EXTRACT:

Analysing the Oscars with data analytics and NLP

We at the Young Data Analytics Working Group (YDAWG) are used to looking at the world through a different, data-focused lens. So, despite the millions of different articles, opinions, and hot takes from this week's Oscars, we have managed to put together a unique and interesting way to look at some of the greatest movies from recent history. So, pop your favourite popcorn, import your favourite data packages, and prepare yourselves for another 'YDAWG Analytica' article!

**In this article, we use Data Analytics^TM to look at:**

Natural Language Processing (NLP) as a means to analyse the Oscars in a unique, novel way.
How we can use movies to understand analytics (and vice versa).
The People vs The Critics vs The Academy.

Natural subtitle processing

In this analysis, we primarily used the NLP technique of 'sentiment analysis'. This is a technique that takes a group of words or sentences and uses a language model to measure the polarity (whether the opinion is positive/negative) and intensity (strength between 0 and 1).

We're using a popular python package called NLTK and its pre-trained sentiment lexicon called Valence Aware Dictionary for sEntiment Reasoning or 'VADER' for short (conveniently fitting in with our movie theme). Often, this is used for reviews and testimonials to gain more insight into customer satisfaction.

A social media comment with VADER sentiment scores annotated on individual words and phrases, showing an overall positive comment sentiment of 0.941.

Figure 1: A highly positive review of our last YDAWG Analytica article. It only made sense that the Oscars were the next topic chosen…

This technique can be used on individual words, sentences or whole comments. I've picked out how VADER rates a few specific words, so you can see that the sentiments for individual words line up with human expectations (except personally I would rate the word data as highly positive!). Most words end up neutral, but the model is usually pretty smart about how it understands groups of sentences as a whole.

So, we can train computers to understand reviews, but how about movies? To attempt this, we came up with a novel and creative solution to use NLP on subtitles and track sentiment over time!

Two subtitle blocks from a film with VADER sentiment scores applied — a negative score of -0.276 and a positive score of 0.494 — illustrating how sentiment analysis works on movie dialogue.

Figure 2: Sentiment analysis is conducted on each block of subtitles. No points for guessing the movie…

We conveniently have timestamps with every piece of dialogue too, which means we can analyse these subtitles as a time series. With a little bit of python magic, we can add an aggregation function for a rolling 10 minutes of screen time to produce graphs like this.

A line chart showing subtitle sentiment across the runtime of all eight Harry Potter films, with Harry Potter 7-2 showing the most negative overall sentiment.

Figure 3: Testing some of our analysis on the Harry Potter films. As some might expect, the last movie had the most negative overall sentiment.

A (best) picture is worth a thousand (best) words…

While a picture can tell a thousand words, it's often easier to just use a thousand words to give us a better picture. So, let's use our newfound NLP skills to analyse all of the Best Picture nominees for the past few years of the Oscars.

A line chart of subtitle sentiment for 2019 Best Picture nominees, with winner Green Book highlighted in red and A Star Is Born showing a notable peak of positive sentiment at around 70% through the film.

DATA EXCERPT:
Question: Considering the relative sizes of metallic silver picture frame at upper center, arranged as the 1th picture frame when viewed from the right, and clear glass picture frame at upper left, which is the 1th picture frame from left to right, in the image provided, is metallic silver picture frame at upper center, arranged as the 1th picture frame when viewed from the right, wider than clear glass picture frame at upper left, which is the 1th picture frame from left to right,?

REQUIRED WORK:
• 1. Using the Oscars article, decide whether each statement agrees with it. Answer yes or no for each, and quote the words that settle it.
(a) The sentiment analysis relied on a Python package called NLTK.
(b) Sentiment intensity is measured on a scale running from -1 to 1.
(c) In the test on the Harry Potter films, the first movie had the most negative overall sentiment.
• 2. From the Oscars article, pull out everything from "We conveniently have" down to "showing the most negative overall sentiment.".

ANSWERS FOR EACH ITEM:
• 1.
(a) Yes: "We're using a popular python package called NLTK"
(b) No: "intensity (strength between 0 and 1)"
(c) No: "the last movie had the most negative overall sentiment"

• 2.
We conveniently have timestamps with every piece of dialogue too, which means we can analyse these subtitles as a time series. With a little bit of python magic, we can add an aggregation function for a rolling 10 minutes of screen time to produce graphs like this.

A line chart showing subtitle sentiment across the runtime of all eight Harry Potter films, with Harry Potter 7-2 showing the most negative overall sentiment.